The first step in a Florida entity conversion is writing a detailed Plan of Conversion. The plan needs to cover specifically how ownership will be allocated from one entity to the other.

For example, if you are converting a Florida LLC into a Florida corporation, you must address how the LLC members’ ownership percentages will become shares of corporate stock. This is called the Terms and Conditions of Conversion.

The Plan of Conversion must also list the current name of your Florida business and the proposed name of your new Florida entity (your name will have to change, at the very least, the business identifier at the end of its name).

A Plan of Conversion must be approved by the members or shareholders of your company. You must notify members/shareholders in advance of the meeting at which the plan will be submitted and approved. The meeting must be held, and a simple majority of members/shareholders/managers, submitted in writing, must be forthcoming.

Submitting the Conversion

There are two documents you must submit to the Florida Division of Corporations: a conversion application and the formation document of your new company.

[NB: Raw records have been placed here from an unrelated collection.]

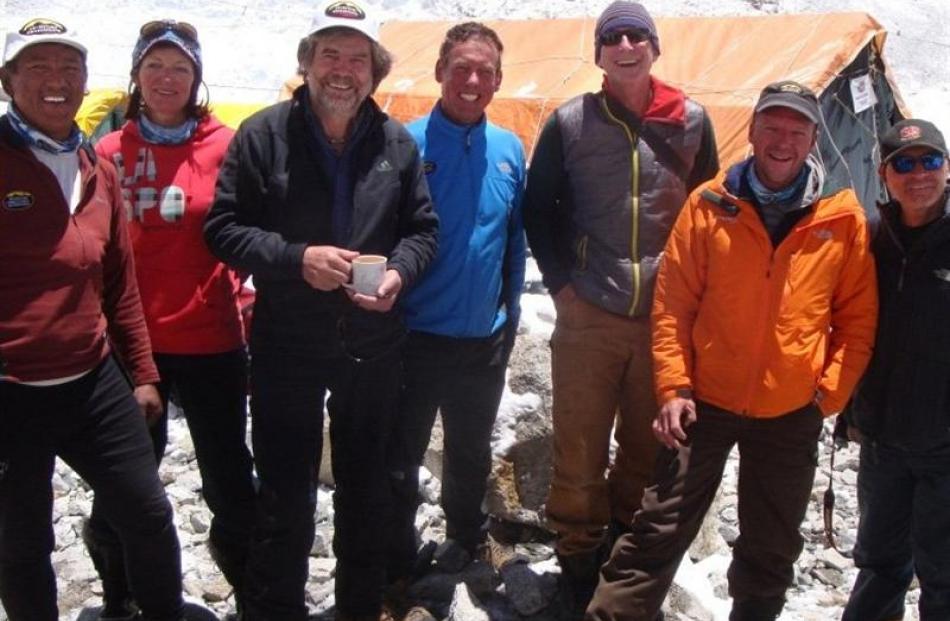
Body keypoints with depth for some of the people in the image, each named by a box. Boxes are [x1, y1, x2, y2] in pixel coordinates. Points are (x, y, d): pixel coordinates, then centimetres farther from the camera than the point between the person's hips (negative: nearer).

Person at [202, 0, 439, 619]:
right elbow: (223, 227, -7)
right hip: (286, 347, -3)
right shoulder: (264, 134, -6)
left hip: (374, 348, 3)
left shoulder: (398, 142, 2)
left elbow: (423, 228, 8)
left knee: (368, 490, 18)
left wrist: (399, 272, -12)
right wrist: (296, 259, -21)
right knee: (285, 497, 6)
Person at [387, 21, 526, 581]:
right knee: (401, 454, 9)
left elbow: (516, 239, 9)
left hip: (485, 339, 4)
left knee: (472, 450, 22)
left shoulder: (510, 150, 1)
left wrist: (510, 311, 10)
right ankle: (396, 555, 29)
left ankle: (464, 537, 44)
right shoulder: (407, 143, -11)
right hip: (415, 336, -3)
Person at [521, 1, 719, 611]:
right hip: (586, 316, -1)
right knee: (579, 448, 3)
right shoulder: (570, 122, 1)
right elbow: (538, 208, 8)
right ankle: (579, 556, 22)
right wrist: (561, 282, 0)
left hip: (666, 317, 2)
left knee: (649, 447, 13)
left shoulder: (692, 121, 4)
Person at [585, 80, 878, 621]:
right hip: (706, 400, -1)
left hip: (792, 413, 2)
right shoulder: (710, 204, -4)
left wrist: (833, 390, -5)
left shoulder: (844, 218, -3)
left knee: (771, 549, 17)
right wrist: (673, 387, -8)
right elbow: (673, 303, -2)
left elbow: (858, 316, 3)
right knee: (661, 531, 2)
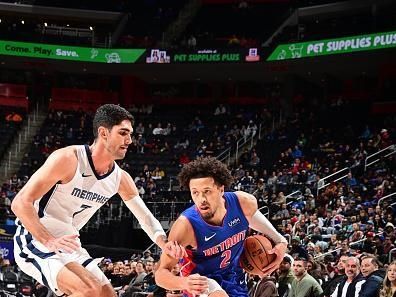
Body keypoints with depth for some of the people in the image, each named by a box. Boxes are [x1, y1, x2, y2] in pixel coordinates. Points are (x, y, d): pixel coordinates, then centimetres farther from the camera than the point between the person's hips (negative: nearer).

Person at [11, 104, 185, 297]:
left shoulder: (121, 178, 2)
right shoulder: (68, 159, -20)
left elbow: (145, 217, 9)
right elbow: (20, 203, -22)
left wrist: (163, 243, -14)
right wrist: (49, 241, -34)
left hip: (69, 248, 9)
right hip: (35, 240, -8)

LLCs Converting to Corporations Submit:

  • Certificate of Conversion ($35)
  • Articles of Incorporation ($70)

Corporations Converting to LLCs Submit:

  • Articles of Conversion ($25)
  • Articles of Organization ($125)

The filing is made with the Florida Division of Corporations. You cannot file a conversion online.

If your business information is not changing (your principal business address, your Florida registered agent), then you can simply enter this same information on your new formation documents.

Mailing Address:

Department of State
Division of Corporations
PO Box 6327
Tallahassee, FL 32314

Formal Considerations

It is important to keep in mind that although you are converting one Florida entity into another, you are also in essence creating an entirely new company. This means that you must go through the proper formalities for that entity.

Whether you are converting to a Florida LLC or FL corporation, you will need to write a new governing document (operating agreement or bylaws), which must be agreed upon and ratified. Formal accounts, such as banking accounts and lines of credit, must be updated.

In the case of an LLC converting to a corporation, you are required to appoint a new Board of Directors and new corporate officers. As well, stock certificates would need to be authorized and issued.

Tax Implications

Before making an entity conversion in Florida, you should consult a tax professional. There are definite tax implications for businesses pursuing a conversion.

The IRS looks upon an LLC converting to a corporation as an assets transfer from the LLC in exchange for shares of stock in the new corporation. This may or may not come with significant costs.

A corporation converting into an LLC is more costly. The IRS treats this conversion as a corporate liquidation, complete with the taxes usually associated with such a liquidation. Shareholders are required to pay taxes on the assets gained in the liquidation.

A tax accountant will be able to better help you understand all the implications of a Florida entity conversion.